RECORDS FOR THIS EXERCISE →
------------------------
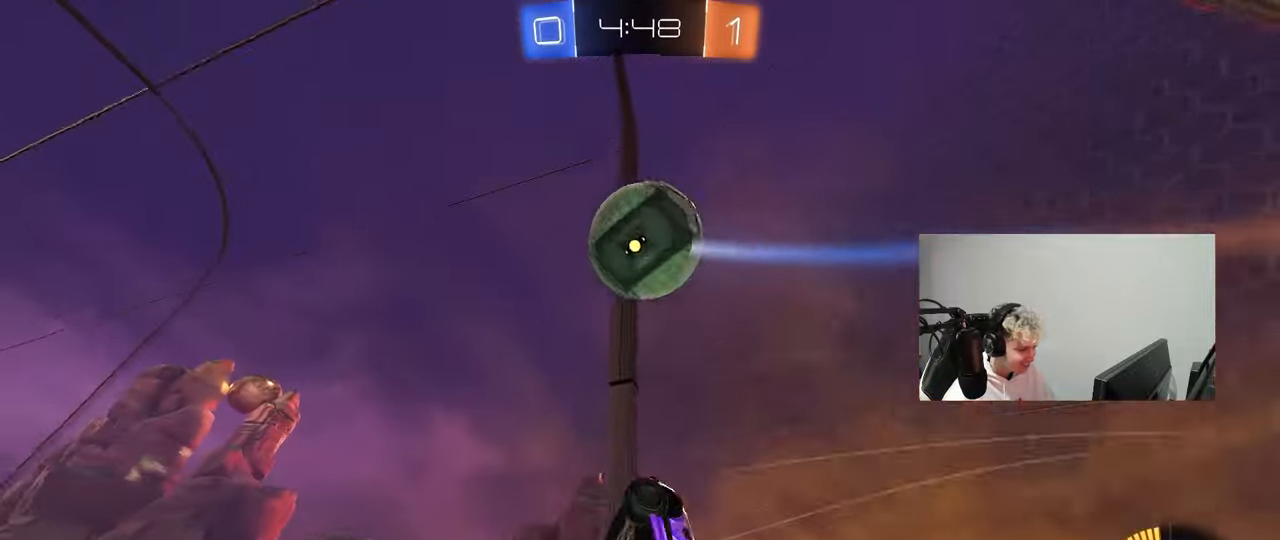
{"keys": ["a", "w"], "mouse": ["left"], "mouse_move": "still", "events": [[217, "space", "down"], [300, "s", "up"], [350, "shift", "down"], [400, "shift", "up"], [400, "space", "up"], [500, "w", "down"]]}
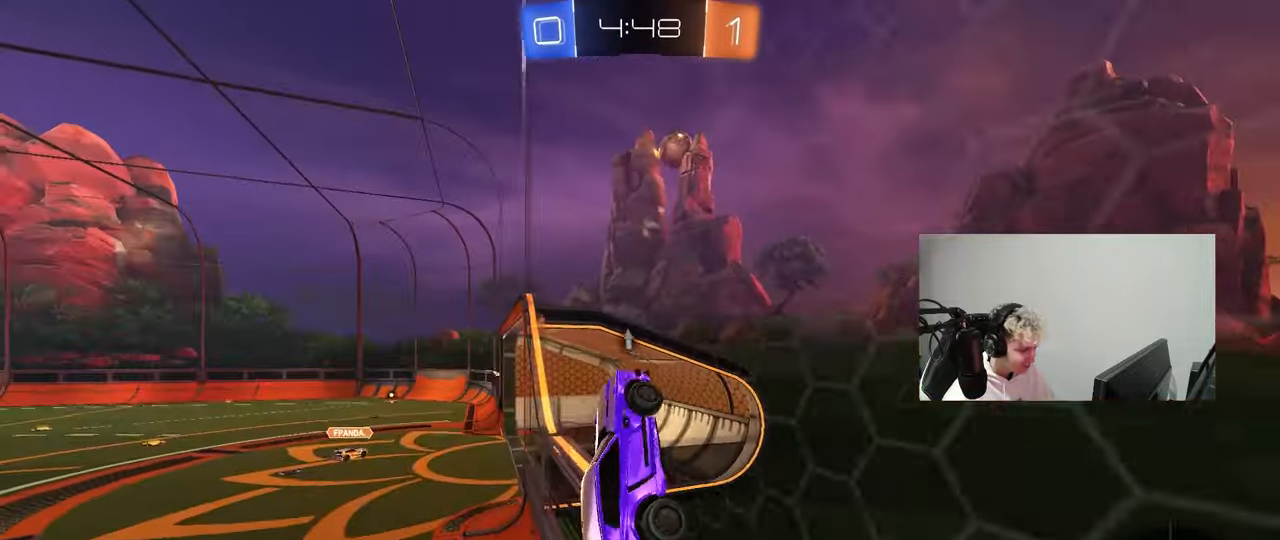
{"keys": ["d", "w"], "mouse": ["left"], "mouse_move": "still", "events": [[83, "space", "down"], [183, "a", "up"], [233, "space", "up"], [283, "a", "down"], [367, "a", "up"], [467, "d", "down"]]}
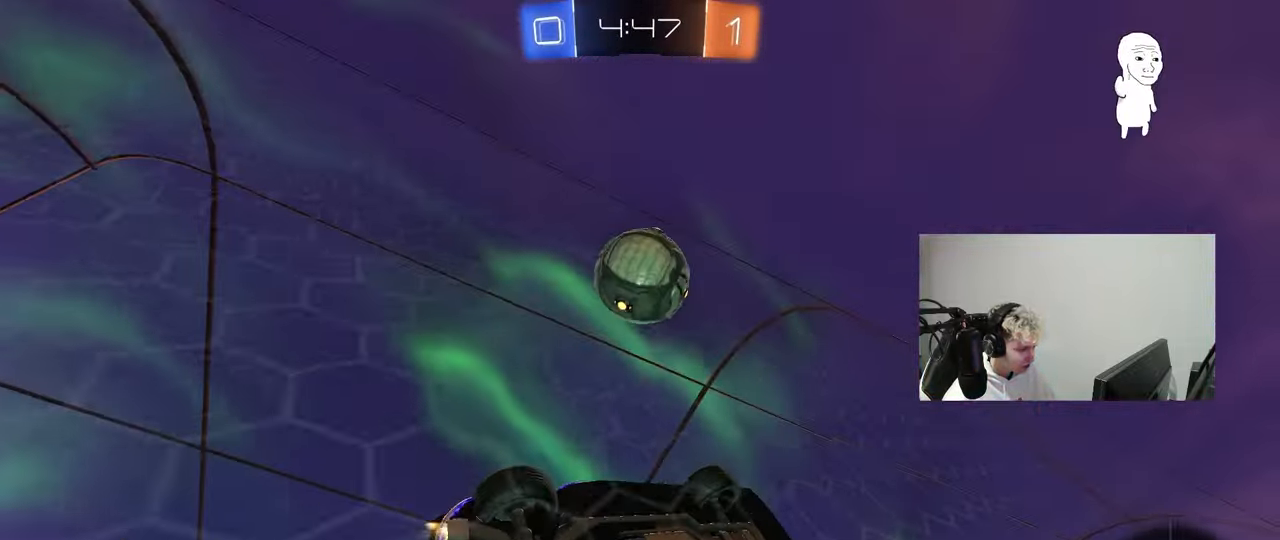
{"keys": ["w"], "mouse": [], "mouse_move": "up", "events": [[50, "d", "up"], [200, "a", "down"], [333, "a", "up"], [383, "mouse_left", "up"]]}
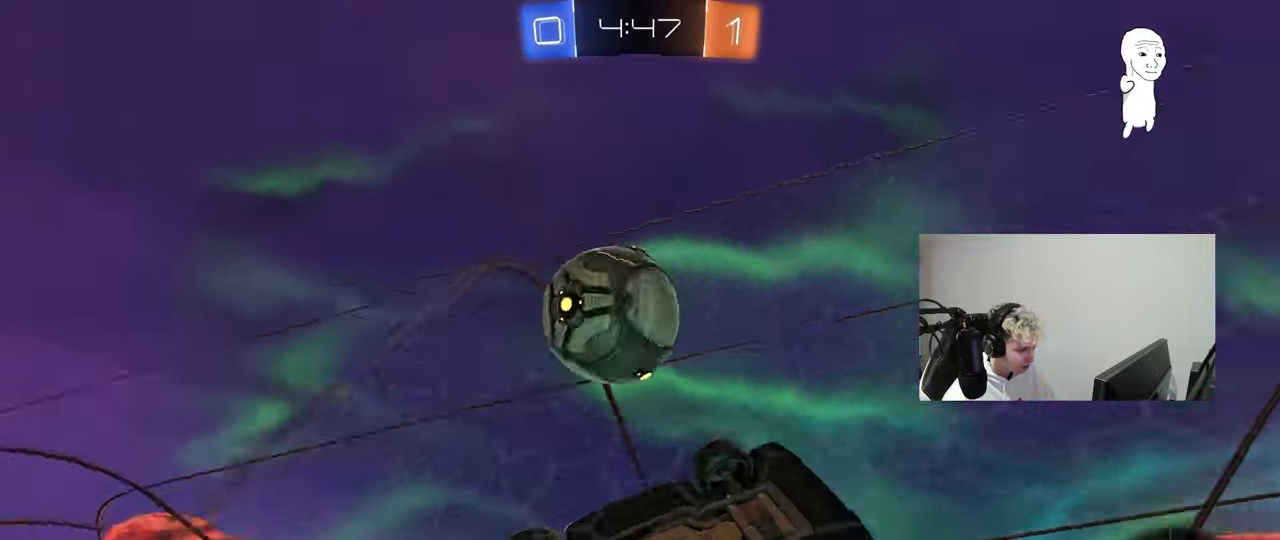
{"keys": ["s"], "mouse": [], "mouse_move": "still", "events": [[67, "a", "down"], [117, "a", "up"], [217, "w", "up"], [350, "s", "down"]]}
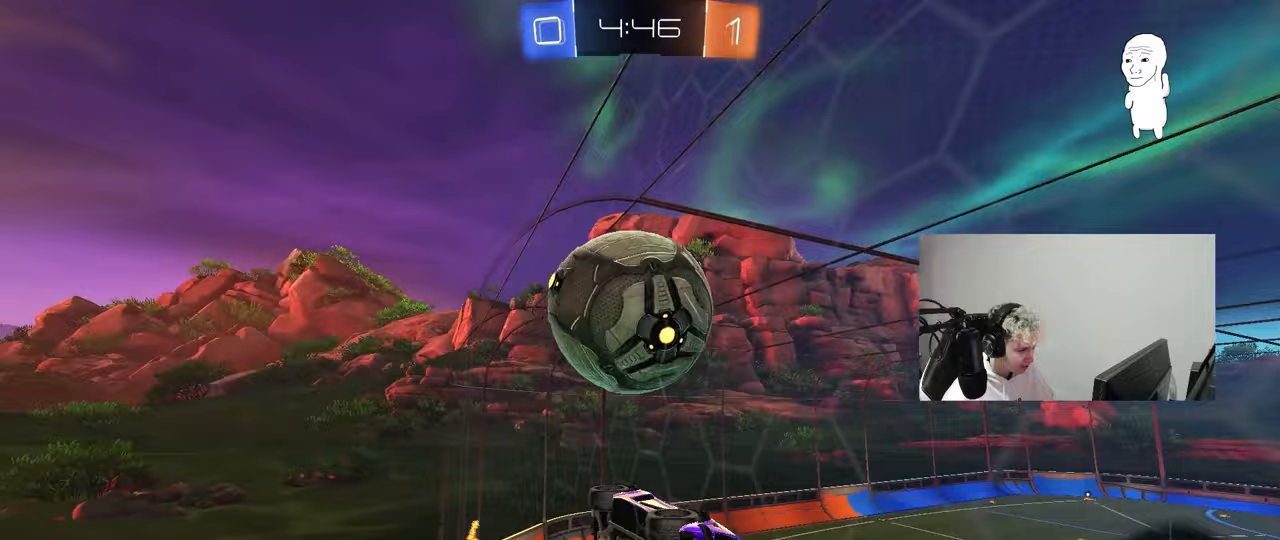
{"keys": ["a", "shift", "w"], "mouse": [], "mouse_move": "still", "events": [[33, "mouse_right", "down"], [133, "mouse_right", "up"], [233, "mouse_right", "down"], [417, "mouse_right", "up"], [417, "s", "up"], [467, "a", "down"], [467, "shift", "down"], [500, "w", "down"]]}
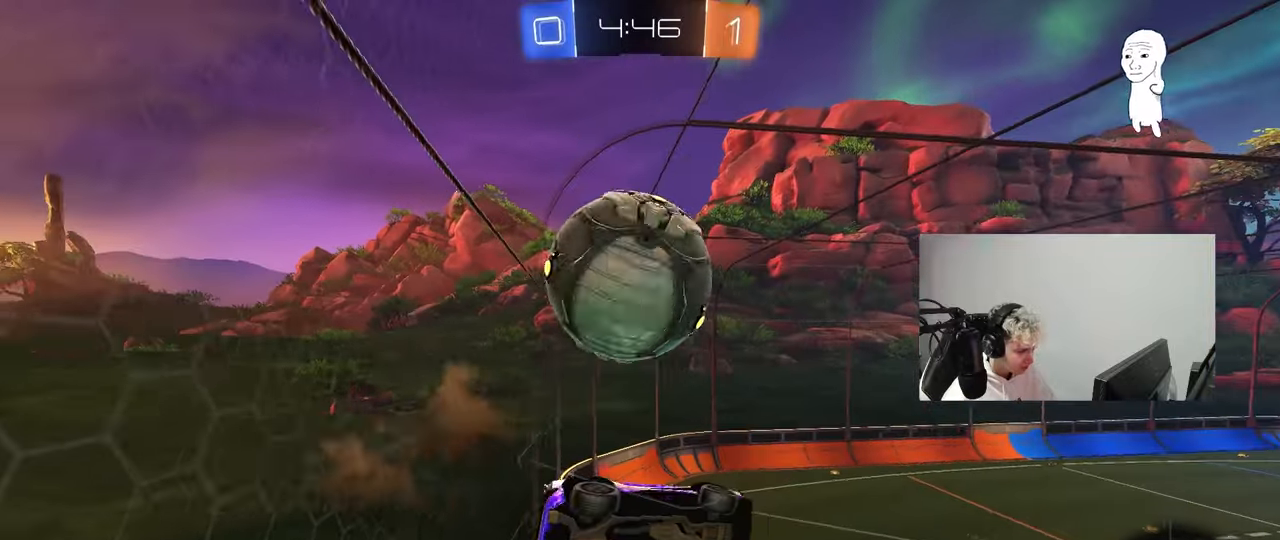
{"keys": ["a", "shift"], "mouse": [], "mouse_move": "still", "events": [[283, "shift", "up"], [383, "shift", "down"], [383, "w", "up"]]}
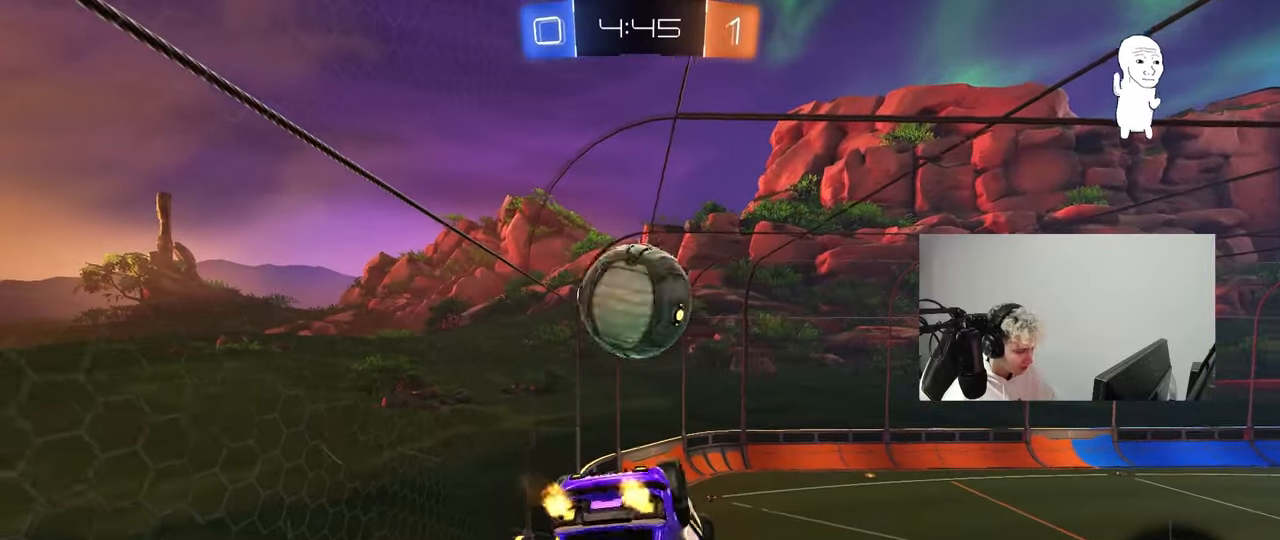
{"keys": [], "mouse": [], "mouse_move": "still", "events": [[17, "s", "down"], [67, "mouse_left", "down"], [167, "shift", "up"], [300, "a", "up"], [300, "s", "up"], [400, "mouse_left", "up"]]}
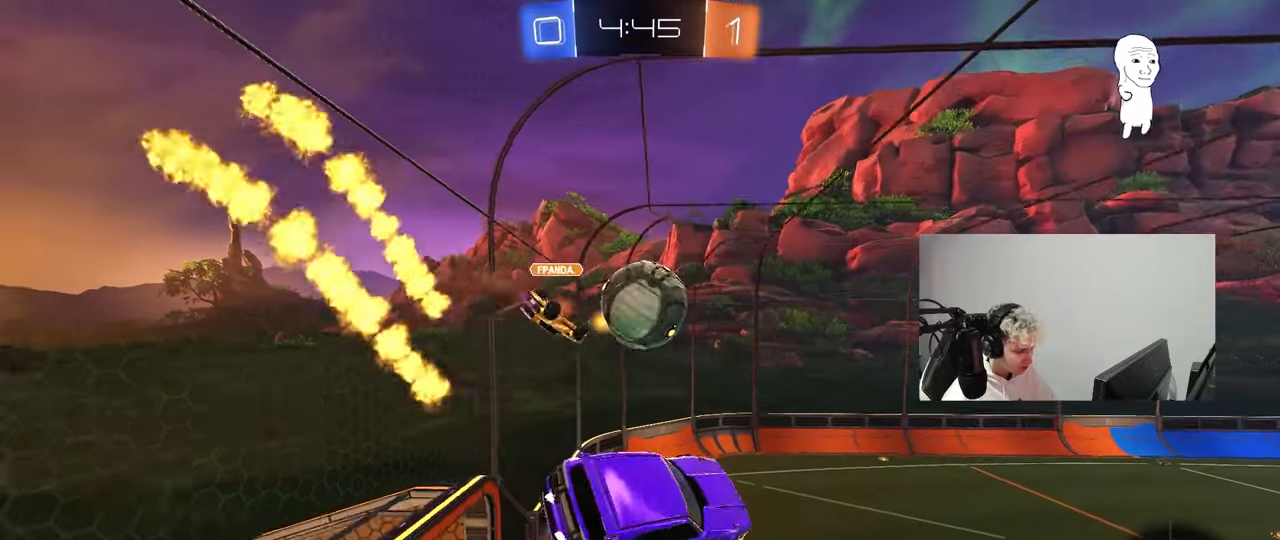
{"keys": [], "mouse": [], "mouse_move": "up-left", "events": [[33, "d", "down"], [183, "d", "up"], [233, "space", "down"], [417, "a", "down"], [417, "space", "up"], [467, "shift", "down"], [500, "a", "up"], [500, "shift", "up"]]}
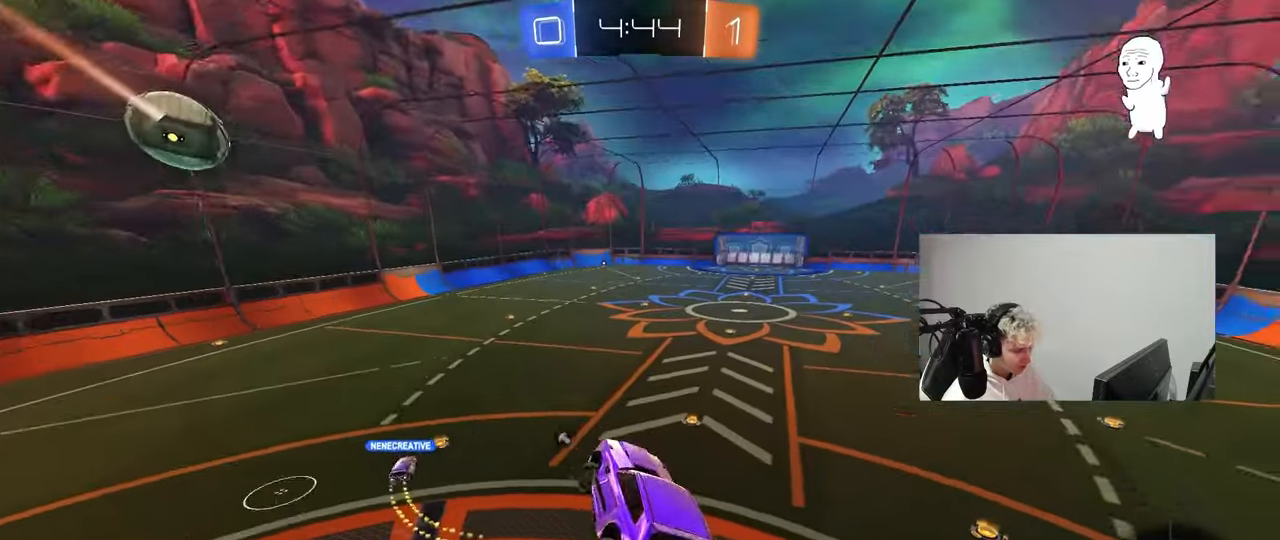
{"keys": ["w"], "mouse": ["left"], "mouse_move": "left", "events": [[233, "d", "down"], [283, "d", "up"], [433, "w", "down"], [483, "mouse_left", "down"]]}
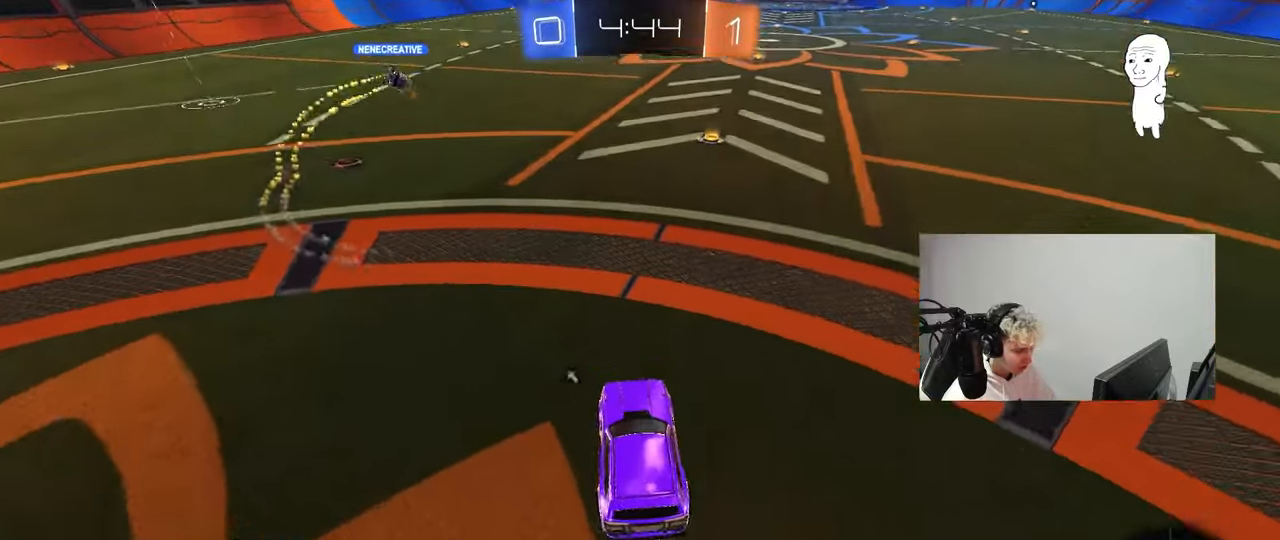
{"keys": ["d", "shift", "w"], "mouse": ["left", "right"], "mouse_move": "still", "events": [[17, "d", "down"], [117, "d", "up"], [300, "a", "down"], [350, "mouse_right", "down"], [400, "a", "up"], [400, "d", "down"], [450, "mouse_right", "up"], [500, "mouse_right", "down"], [500, "shift", "down"]]}
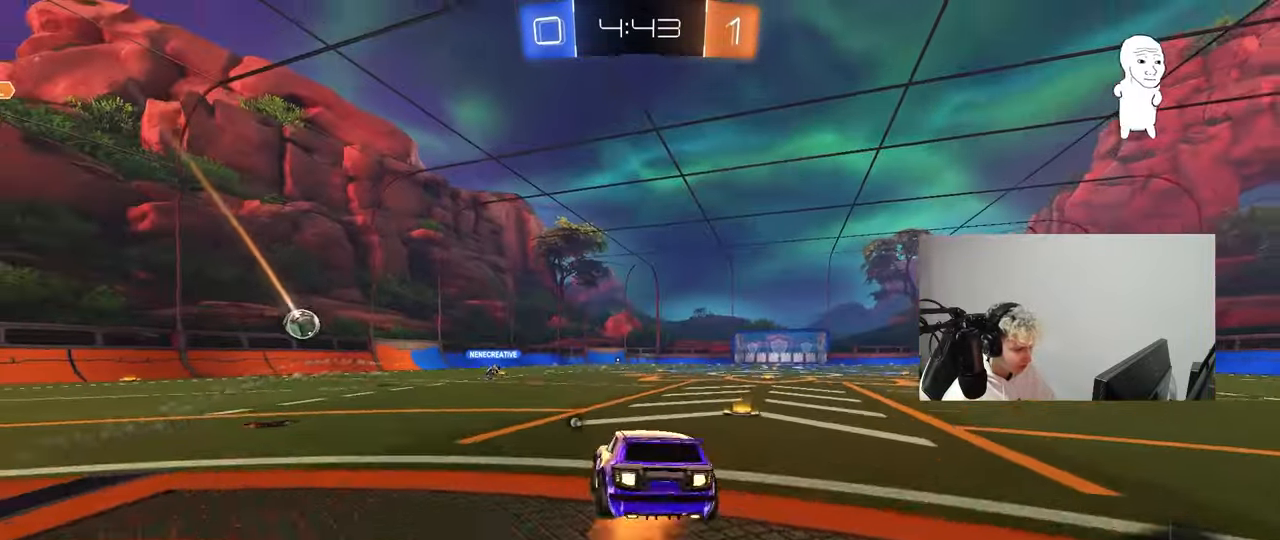
{"keys": ["d", "shift"], "mouse": ["left"], "mouse_move": "still", "events": [[33, "s", "down"], [33, "w", "up"], [83, "mouse_left", "up"], [133, "mouse_right", "up"], [183, "space", "down"], [367, "space", "up"], [467, "mouse_left", "down"], [467, "s", "up"]]}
------------------------
INSTRUCTIONS FOR THE TASK →
In the data above, find each line that uses the string "space". Copy it.

SOLUTION TO THIS PROBLEM →
{"keys": ["a", "w"], "mouse": ["left"], "mouse_move": "still", "events": [[217, "space", "down"], [300, "s", "up"], [350, "shift", "down"], [400, "shift", "up"], [400, "space", "up"], [500, "w", "down"]]}
{"keys": ["d", "w"], "mouse": ["left"], "mouse_move": "still", "events": [[83, "space", "down"], [183, "a", "up"], [233, "space", "up"], [283, "a", "down"], [367, "a", "up"], [467, "d", "down"]]}
{"keys": [], "mouse": [], "mouse_move": "up-left", "events": [[33, "d", "down"], [183, "d", "up"], [233, "space", "down"], [417, "a", "down"], [417, "space", "up"], [467, "shift", "down"], [500, "a", "up"], [500, "shift", "up"]]}
{"keys": ["d", "shift"], "mouse": ["left"], "mouse_move": "still", "events": [[33, "s", "down"], [33, "w", "up"], [83, "mouse_left", "up"], [133, "mouse_right", "up"], [183, "space", "down"], [367, "space", "up"], [467, "mouse_left", "down"], [467, "s", "up"]]}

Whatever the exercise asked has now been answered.